Equity mutual funds play a vital role in helping retail investors creating wealth. Of course, mutual funds are not just about equity funds. There are debt funds for the sake of stability, there are liquid funds for liquidity, there are arbitrage funds for tax-efficient returns and there are balanced funds which combine the best of equity and debt. But what is more important is to create the portfolio of mutual funds, which combines the best of equity, debt, liquids, and other asset classes…
- Start with your goals in mind…
This is the way to start creating your mutual portfolio. All your mutual fund investments must be tagged to a specific goal. For example, tag equity funds to your long-term goals, balanced funds to your medium-term goals, debt funds to your short-term goals and liquid funds to your very short-term goals. Once your investments are tagged to goals, the task becomes much simpler. The key is to start with your goals in mind and then work backward towards your investment.
- For equity exposure, bet on diversified funds; not on thematic…
Sectoral funds and thematic funds are great ideas when the particular sector is the justification of attention. But the downsides can be nerve-wracking. You invest in mutual funds for diversification of risk, above all else. Remember that sector funds are normally victims of hard-sell at the peaks of the sector euphoria. IT funds in 2000 and Infrastructure Funds in 2007 are classic examples. Your equity fund portfolio should be quality diversified funds and other types can at best be opportunities.

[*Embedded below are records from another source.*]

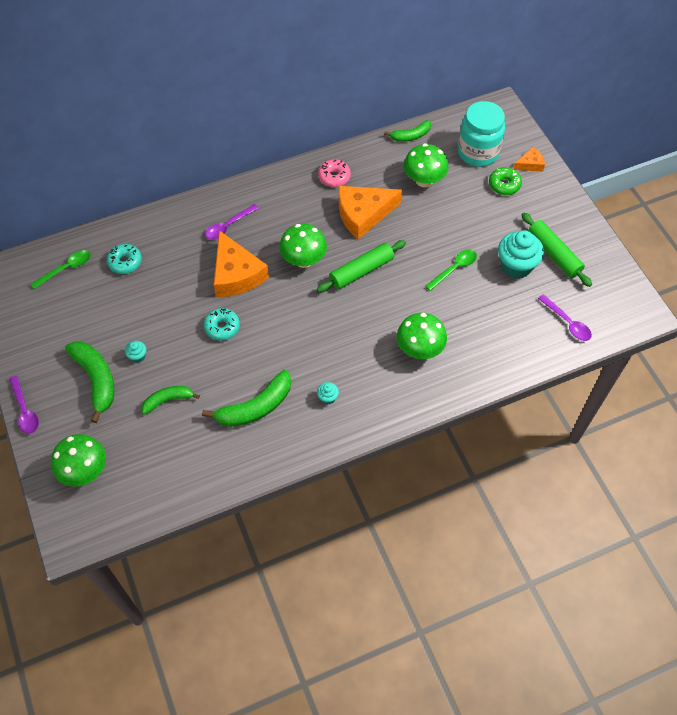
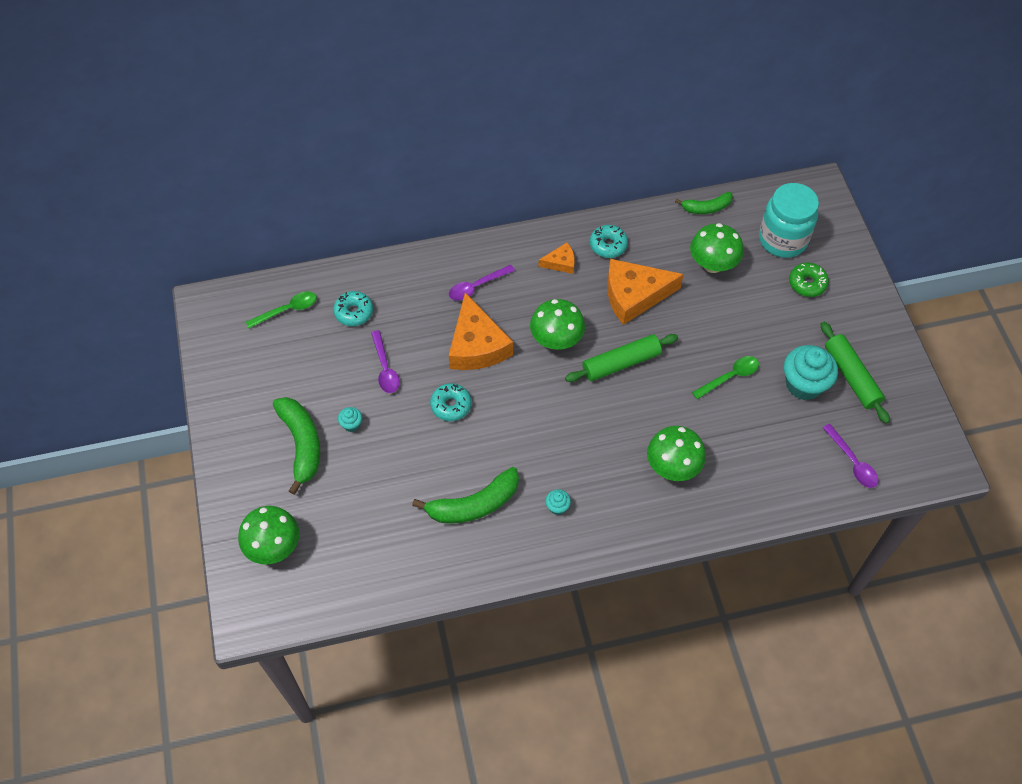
camera: 10 degrees right, 0 degrees up
purple spoon [9,375,39,434] -> purple spoon moved to [371,330,400,393]
green banana [142,386,200,415] -> none
pink donut [318,159,351,187] -> turquoise donut [590,225,628,258]
orange cheese [513,147,545,171] -> orange cheese moved to [538,243,575,274]

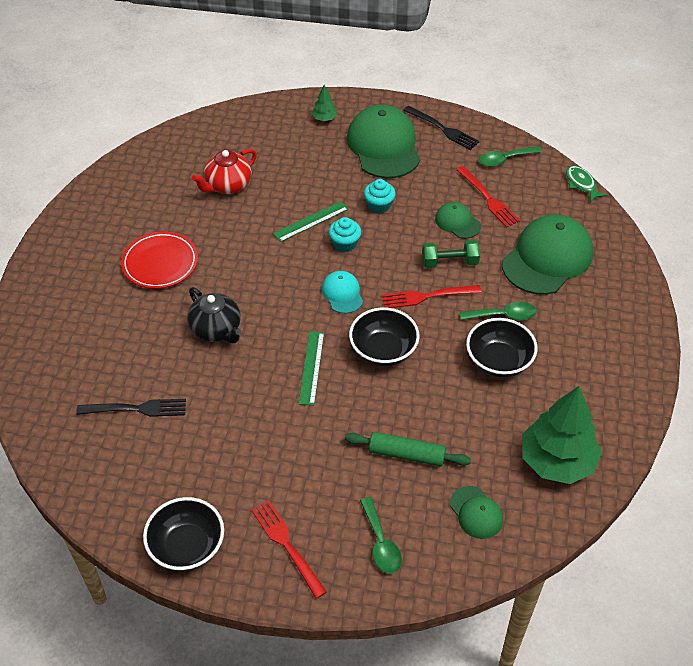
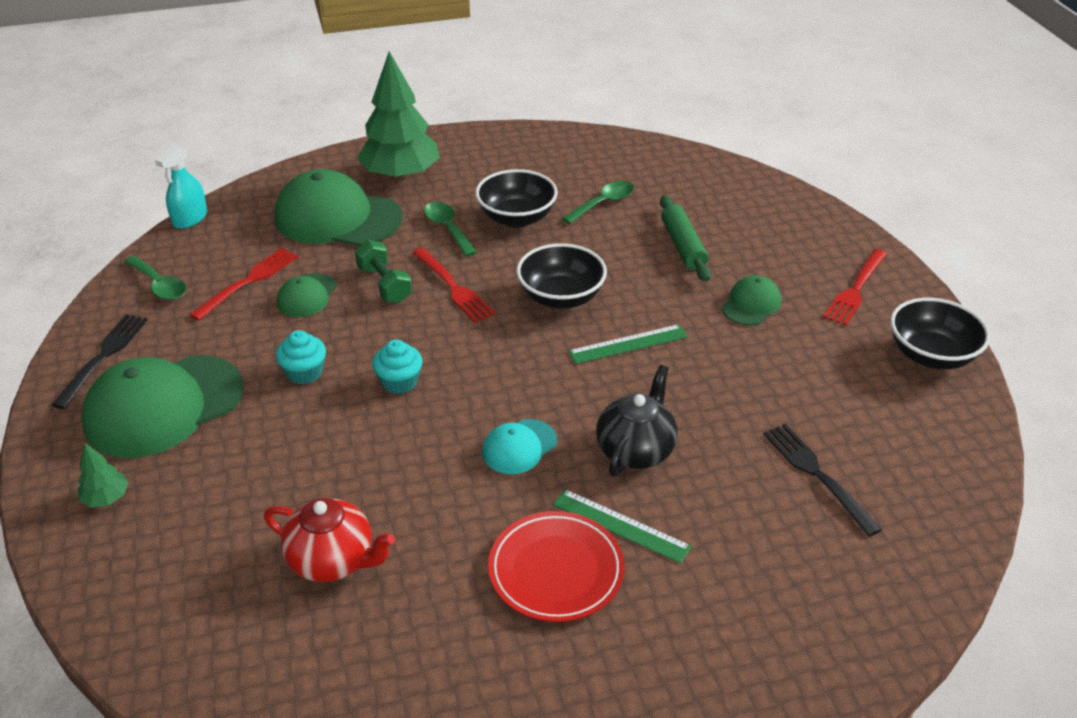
camera: 115 degrees left, 10 degrees down
green ruler [273,201,349,242] -> green ruler moved to [553,489,692,564]
turquoise cap [322,271,363,314] -> turquoise cap moved to [482,419,557,474]
green spoon [360,497,402,574] -> green spoon moved to [562,181,634,224]
green cap [450,486,503,539] -> green cap moved to [722,275,781,325]
green tree [522,386,602,484] -> green tree moved to [357,51,440,180]
green fish [566,165,608,203] -> turquoise spray bottle [155,145,207,229]

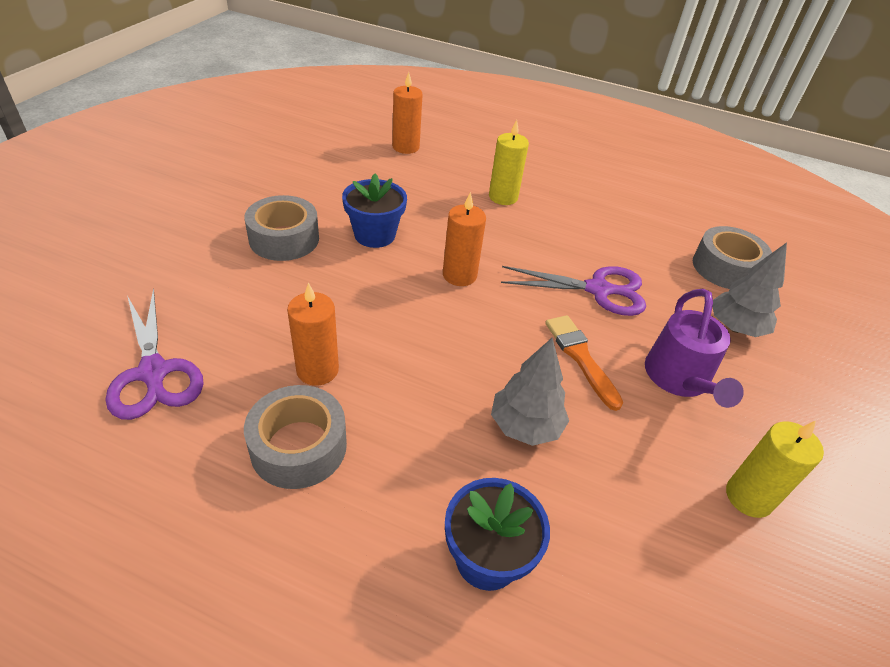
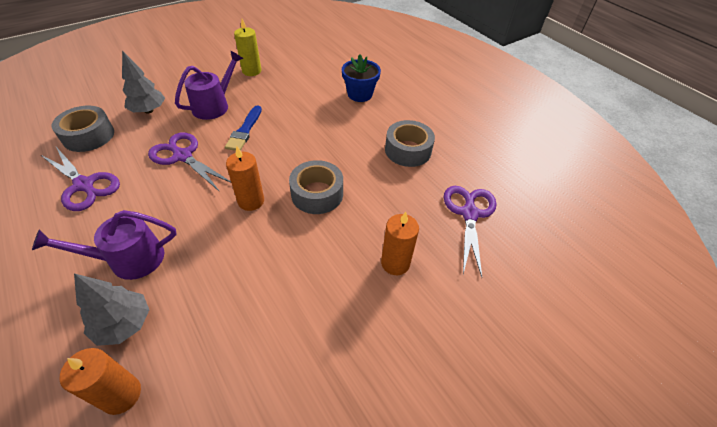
camera: 145 degrees left, 5 degrees up
grey tape [244,195,319,261] -> grey tape moved to [289,160,343,214]
orange candle [287,283,339,386] -> orange candle moved to [381,212,419,275]
blue flower pot [342,174,407,248] -> none
yellow candle [489,120,529,205] -> purple watering can [32,210,176,280]
grey tree [491,338,569,446] -> grey tree moved to [74,274,149,346]
orange brush [545,315,623,411] -> blue brush [225,106,262,151]
none -> purple scissors [41,147,120,211]

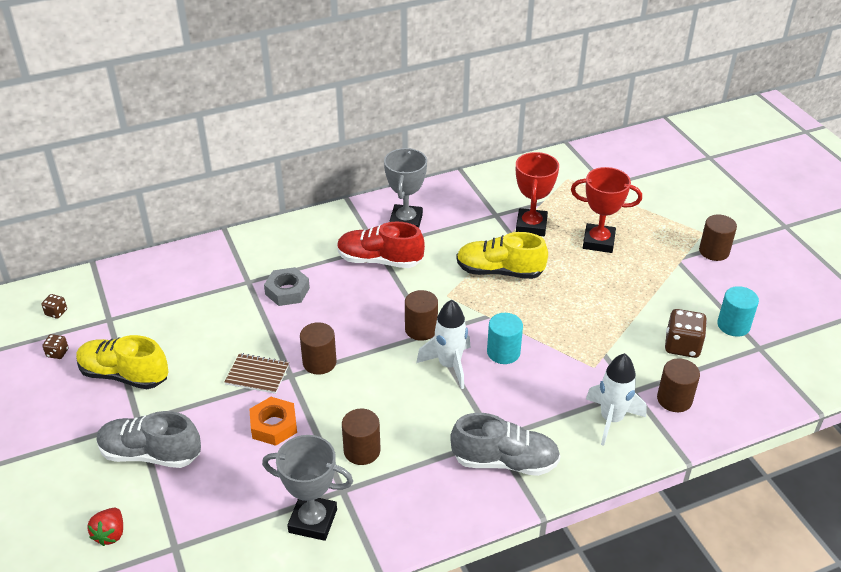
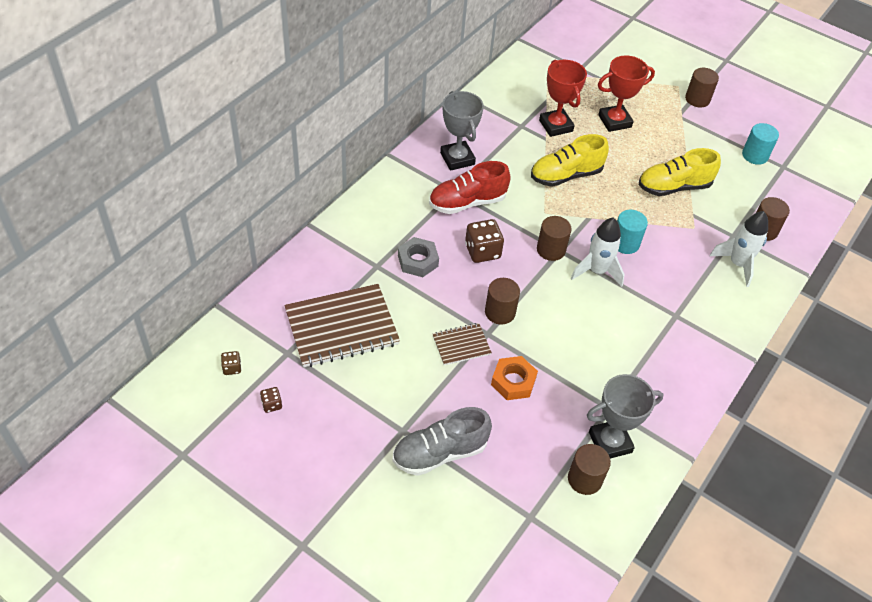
camera: 35 degrees left, 10 degrees up
yellow shoe [76,335,169,389] -> yellow shoe moved to [639,148,721,196]
red strawberry [87,508,123,546] -> none
brown cylinder [342,409,381,465] -> brown cylinder moved to [568,444,611,495]
grey shoe [450,413,561,476] -> none
brown dice [665,309,707,358] -> brown dice moved to [465,219,504,263]
none -> brown notebook [284,284,400,367]

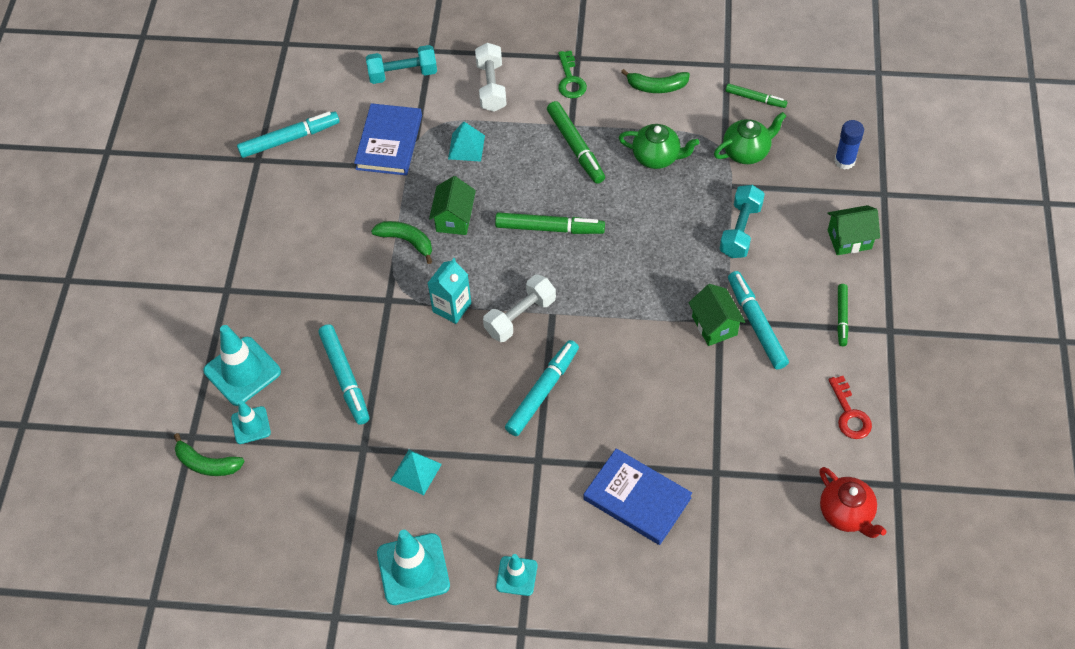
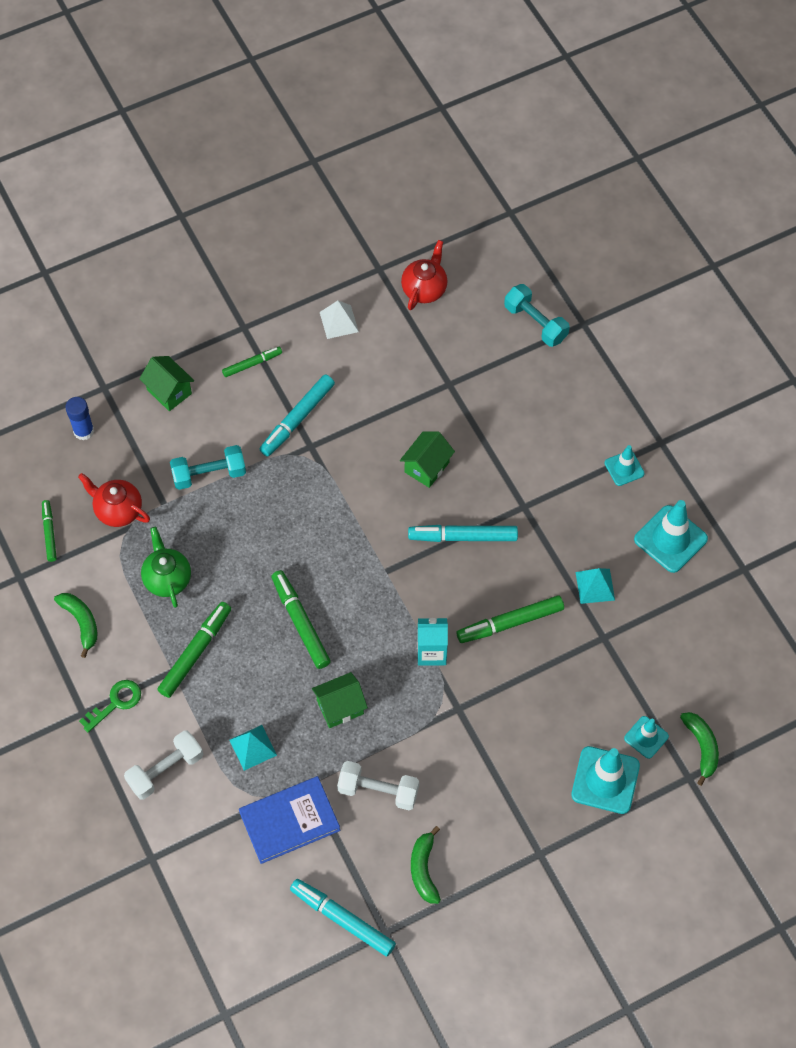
camera: 125 degrees left, 5 degrees up
turquoise marker [318,324,369,425] -> none
turquoise dumbbell [366,45,437,84] -> turquoise dumbbell moved to [504,284,570,347]
green banana [371,221,432,264] -> green banana moved to [411,826,441,904]
white dumbbell [483,275,556,342] -> white dumbbell moved to [337,761,419,810]
blue book [584,448,692,545] -> none
green house [688,284,745,346] -> green house moved to [400,431,455,488]
green teapot [714,112,786,164] -> red teapot [78,473,150,527]
red key [828,376,872,439] -> white pyramid [320,300,359,339]
none -> green marker [456,595,564,643]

- Focus on risk as much as on returns
This is a common mistake where the focus is purely on whether the fund in question has beaten the index and outperformed its peers. The actual focus should be on risk. A fund manager who earns higher returns by taking on undue risks is working against your interests. Measures like Sharpe, Treynor, and Fama can help you separate the wheat from the chaff. They capture the risk-adjusted returns rather than pure returns. Fama also tells you how much of your fund’s outperformance is generated by your fund manager’s skills and how much by pure luck.
- Adjust your overall allocation to debt, equity, and liquids…
A lot of investors faced this challenge in the last 5 years when the Nifty has nearly doubled in value. Assume that you invested in equity funds and the NAV appreciated over the last 5 years on the back of a solid bull market. As a result of the capital appreciation of equity, your equity funds have become 65% of your overall portfolio instead of 50% due to the Nifty rally. It is time to reallocate your portfolio. You not only book profits at higher levels, that way but also keep liquidity ready when the market comes down at a future date.
- Buy mutual funds to a plan and don’t try to time the market
The tendency among many investors is to buy mutual fund units when they have surplus cash available. That is not the right way of doing it. Mutual fund investments are part of your overall financial plan. Hence, any allocation to equity or debt mutual funds must be designed within the framework of your overall financial plan and aligned to your inflows. SIPs would be a better way to align to flows. Secondly, don’t try to time the market because it is practically not possible and it is also not meaningful in the long run. Ideas like increasing your SIP contribution when markets or reducing SIP amounts when markets go up is not a good idea. Rather, prefer the discipline of systematic investing over the allure of lump-sum investing.
- Growth plans always work better than dividend plans; stick to growth
Growth plans are not only more tax efficient but also better aligned with long-term goals. Firstly, if you keep taking money out of your fund via dividends then your final wealth creation target gets disrupted. Secondly, dividends on equity funds may be tax-free in the hands of the investor but now they attract 10% tax in the form of DDT. Growth plans are a better way to ensure that wealth actually gets accumulated.
- Focus on the fund manager; it makes all the difference.
Does an individual really matter for a mutual fund? When it comes to funding management, the individual does matter a lot. Focus on a fund manager who has been consistent in past performance and who has been able to hold the core fund management team together. That is a point that most MF investors tend to ignore. In India, it is often seen that a good and consistent fund manager has made the difference to the fund’s performance.
- Keep your mutual fund portfolio as compact as possible
Stop handling excessive funds. You cannot create a mutual fund portfolio of 25-30 different schemes. That does not have any incremental value. A large portfolio becomes unwieldy, an unwieldy portfolio is hard to manage and monitor which leads to risk substitution. Ideally, a mix of 5-6 schemes should serve your purpose. The more you keep adding schemes, the more you need to track in terms of performance and risk metrics. Keep it small and tag these fund schemes to your goals.
Creating a mutual fund portfolio is a fairly complex task. To begin with, your mutual fund portfolios have to be built within the framework of your overall financial plan. Creating a mutual fund portfolio is the easier part. Monitoring and rebalancing it continuously is much harder!